In North America Channel 71 was removed from television use in 1983; it was used by television stations in North America which broadcast on 812-818 MHz. In the United States, channels 70-83 served primarily as a "translator band" containing repeater transmitters to fill gaps in coverage for existing stations:
 WTPA-TV in Harrisburg, Pennsylvania moved from channel 71 to the former DuMont WCMB-TV frequency allocation (channel 27) in 1957. It now operates as WHTM-TV (ABC)

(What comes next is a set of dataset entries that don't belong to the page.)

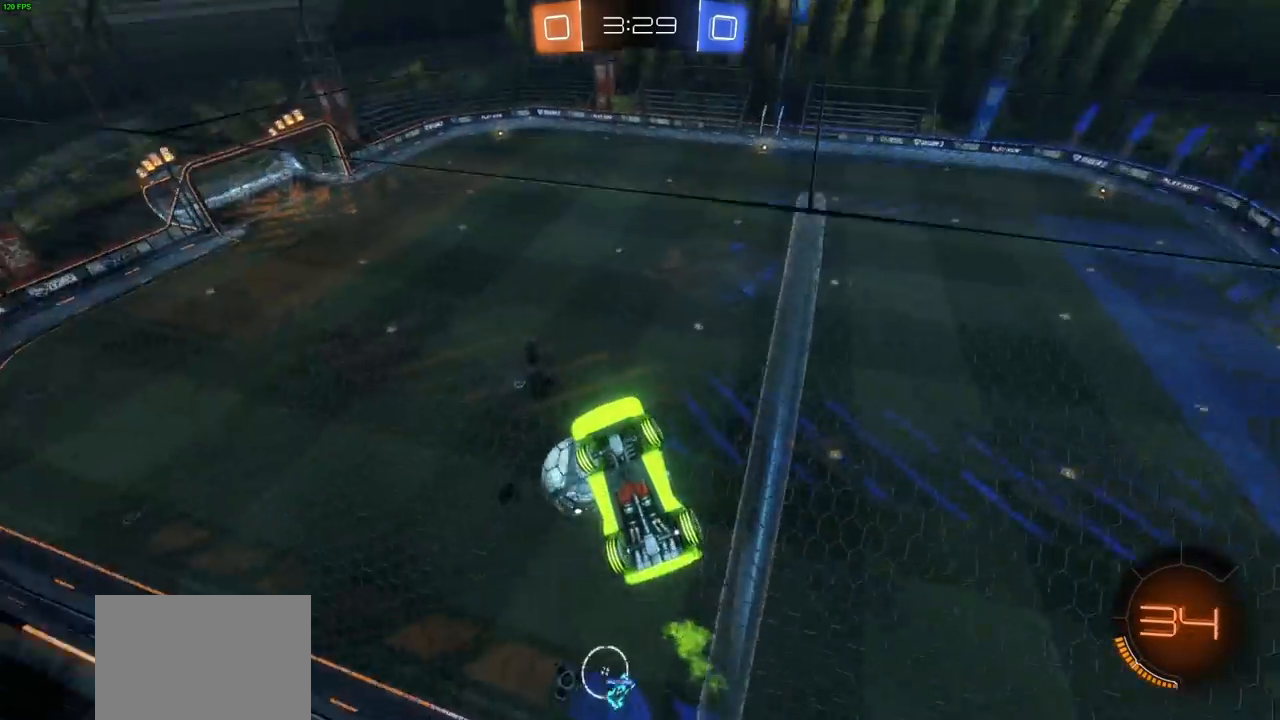
{"buttons": ["CIRCLE", "R2"], "left_stick": "left", "right_stick": "center", "events": [[183, "CIRCLE", "down"], [200, "left_stick", "center"], [467, "left_stick", "left"]]}
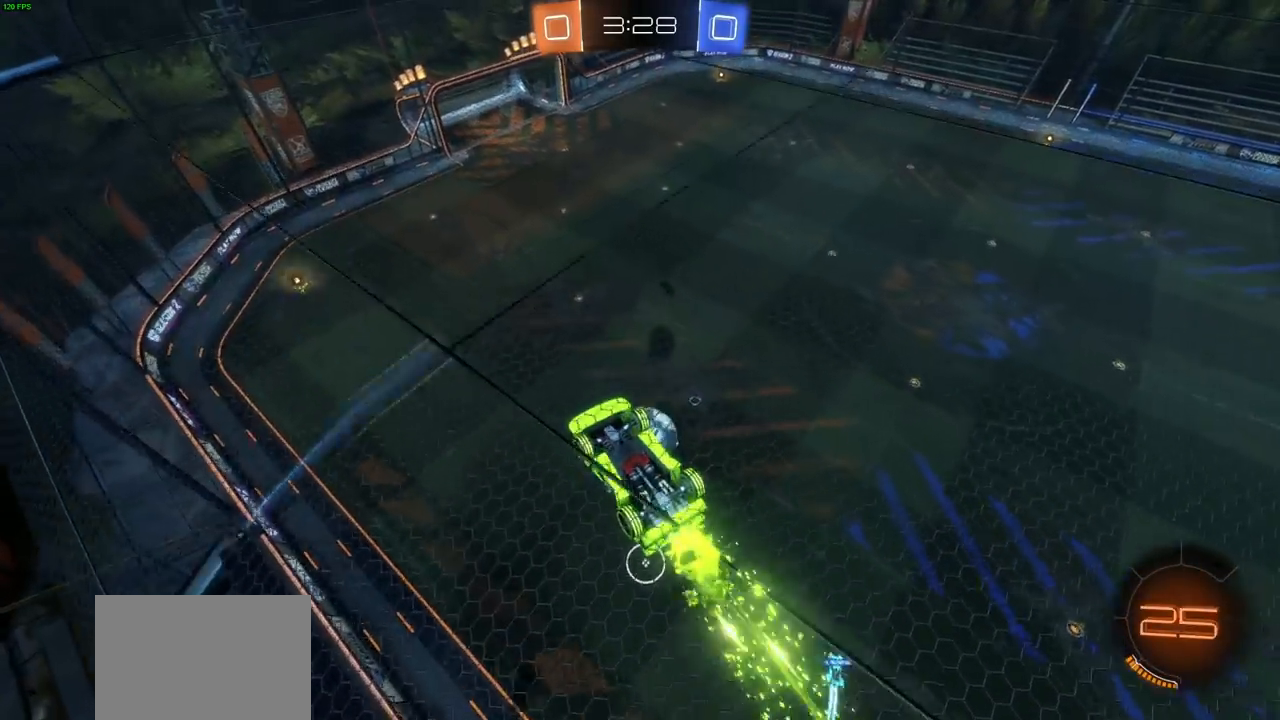
{"buttons": ["CROSS", "R2"], "left_stick": "up", "right_stick": "center", "events": [[117, "left_stick", "center"], [350, "left_stick", "up"], [450, "CROSS", "down"], [467, "CIRCLE", "up"]]}
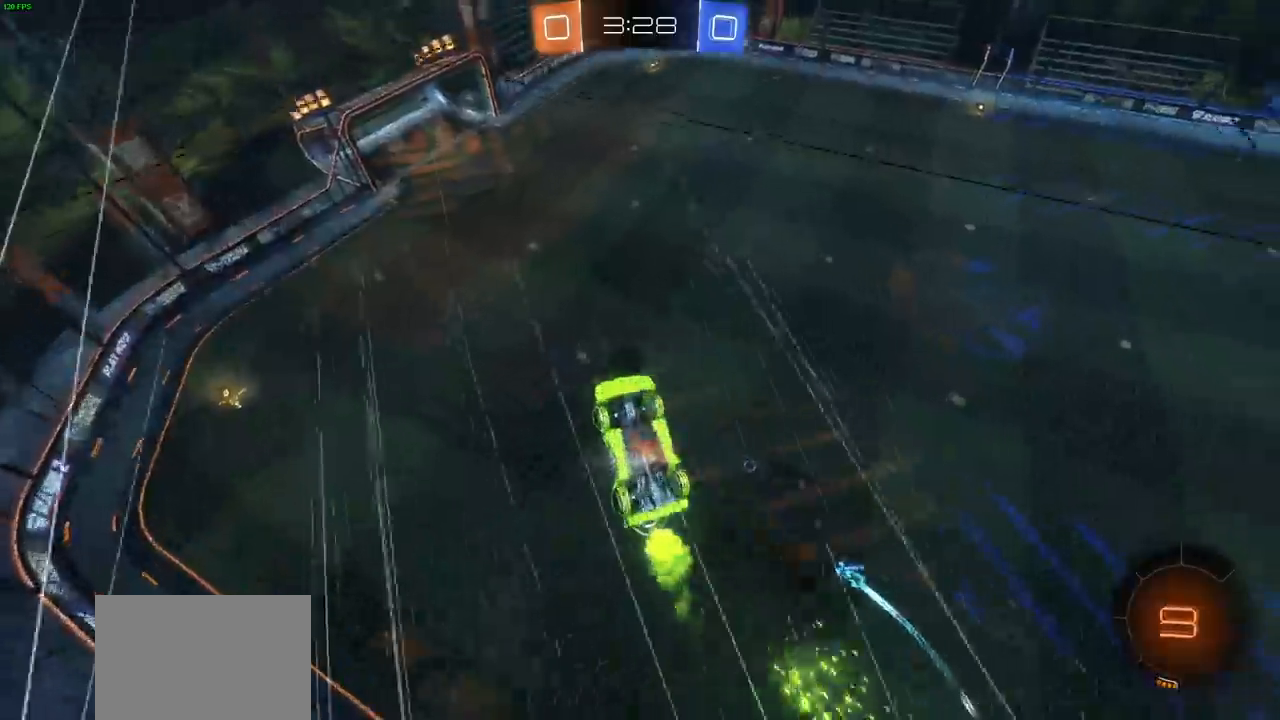
{"buttons": ["R2"], "left_stick": "center", "right_stick": "center", "events": [[33, "CROSS", "up"], [300, "left_stick", "center"]]}
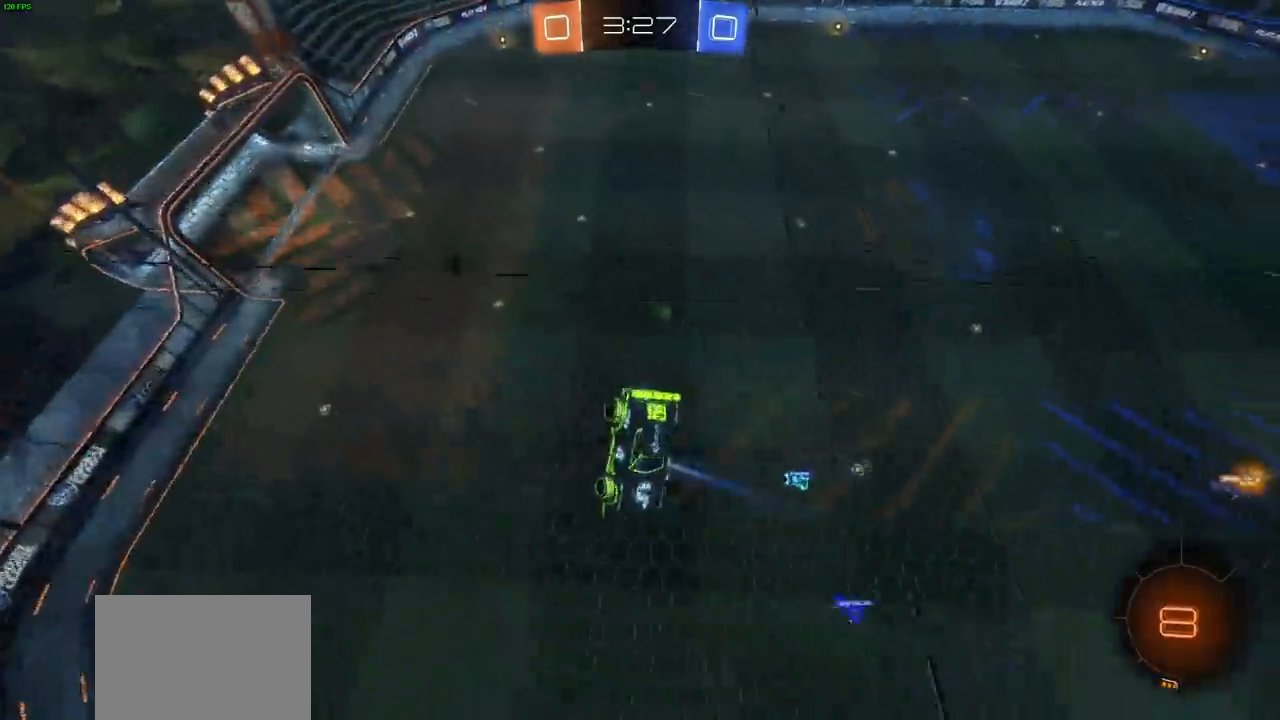
{"buttons": ["R2"], "left_stick": "down-left", "right_stick": "center", "events": [[117, "left_stick", "up-left"], [183, "L1", "down"], [400, "left_stick", "down-left"], [500, "L1", "up"]]}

 WHCT-TV in Hartford, Connecticut moved from channel 71 to channel 18 and is now Univisión affiliate WUVN
 KAMR-TV (NBC Amarillo) rebroadcaster K71BK Gruver, Texas moved to K38BU channel 38.
 KATU (ABC Portland) rebroadcaster K71AJ Wasco, Oregon moved to K33CJ channel 33.
 KHQ-TV (NBC Spokane) rebroadcaster K71AQ Milton-Freewater, Oregon moved to K40FM channel 40.
 KIMA-TV (CBS Yakima) rebroadcaster K71AA Ellensburg, Washington was moved to K51BD channel 51.
 KOAA-TV (NBC Pueblo) rebroadcaster K71CB Springfield, Colorado was moved to K64CT channel 64.
 KOIN-TV (CBS Portland) rebroadcaster K71AV Florence, Oregon moved to K60DQ channel 60.
 KTVK (ABC Phoenix) rebroadcasters K71AB Blythe, California  and K71AD/K71CF Flagstaff, Arizona were moved to K24FA channel 24 and K54GI channel 54 respectively.
 KUED-TV (PBS Salt Lake City) rebroadcaster K71BH Milford, Utah moved to K07GY channel 7.
 KUTV (CBS Salt Lake City) rebroadcaster K71BR Price, Utah was moved to K02OT channel 2
 KVAL-TV (CBS Eugene) rebroadcaster K71AG Cottage Grove, Oregon moved to K58CT channel 58.